Это сейчас, обладая огромнейшим жизненным опытом, я могу с уверенностью сказать, что мои последующие действия спасли ребенку жизнь. Но тогда, внутренне замирая, проклиная саму себя, я сумела разорвать контакт ребенка с потусторонним миром.
***
Коленопреклоненный мальчик замер, словно мраморный ангел неизвестной ранее эпохи исскуств, хотя нет, данную статую сотворила сама жизнь. А затем начал оседать на пол, будто из его тела выпустили весь воздух. Я не дала мальчонке растянуться на холодном полу и подхватила к себе на руки, благо силы у меня было достаточно.
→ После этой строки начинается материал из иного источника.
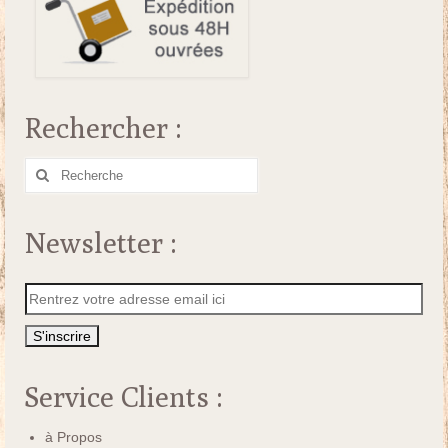
Rechercher :
Rechercher
:
Newsletter :
Service Clients :
à Propos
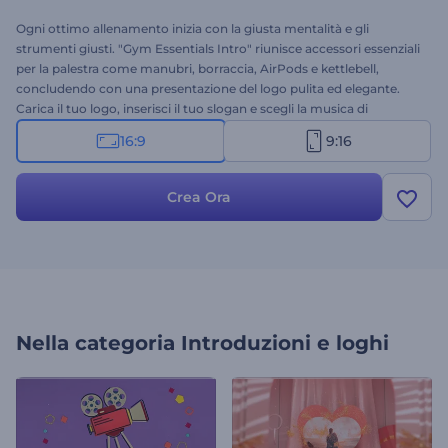
Ogni ottimo allenamento inizia con la giusta mentalità e gli
strumenti giusti. "Gym Essentials Intro" riunisce accessori essenziali
per la palestra come manubri, borraccia, AirPods e kettlebell,
concludendo con una presentazione del logo pulita ed elegante.
Carica il tuo logo, inserisci il tuo slogan e scegli la musica di
sottofondo per una presentazione unica con transizioni fluide e
16:9
9:16
un'illuminazione cinematografica. Perfetto per promozioni di centri
fitness, progetti a tema palestra e contenuti dedicati a uno stile di
vita sano. Provalo subito!
Crea Ora
Nella categoria
Introduzioni e loghi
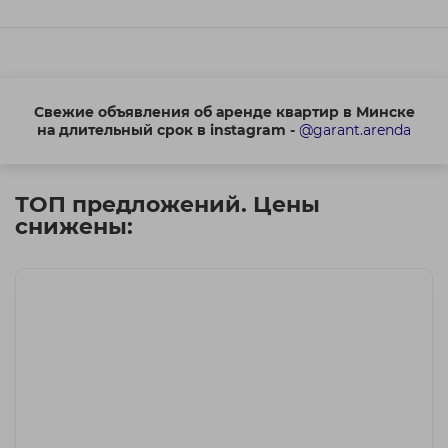
Свежие объявления об аренде квартир в Минске
на длительный срок в instagram -
@garant.arenda
ТОП предложений. Цены
снижены:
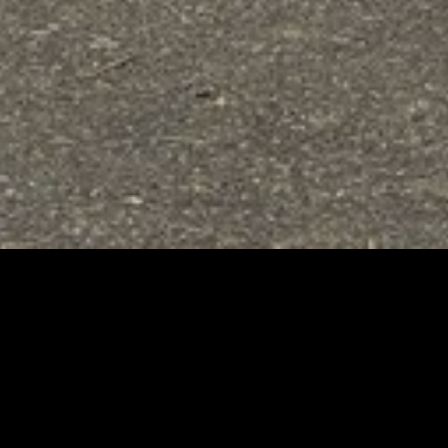
À PROPOS
tes vous accompagne
ynamique
et
expérimentée
!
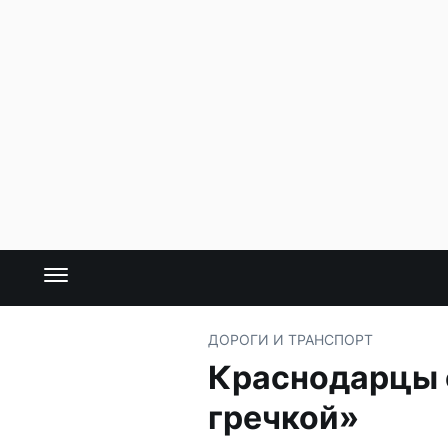
ДОРОГИ И ТРАНСПОРТ
Краснодарцы о
гречкой»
Опасаясь, что придя в себя, мальчик снова подвергнется своему горю, я спешно покинула землянку и побрела в сторону леса, к лесопилке. Оставив там своего новоявленного попутчика, я вернулась в деревню - проверить может кто-то еще остался в живых, да и справить огненный праздник очищения. Но везения не было, обойдя больше дюжины домов, я видела все те же, страшные в своем спокойствии картины - безликую смерть, склонившуюся над трупами. Снова запылал костер, а я вернулась за мальчиком, попутно прихватив кое-какие его пожитки, нам предстоял долгий путь.
Вернувшись на лесопилку, я не обнаружила ребенка на том же самом месте. Не запаниковав, я решила спуститься к речке - возможно мальчик пошел туда умыться. И не прогадала, он действительно был у реки, но не умывался, а собирался утопиться.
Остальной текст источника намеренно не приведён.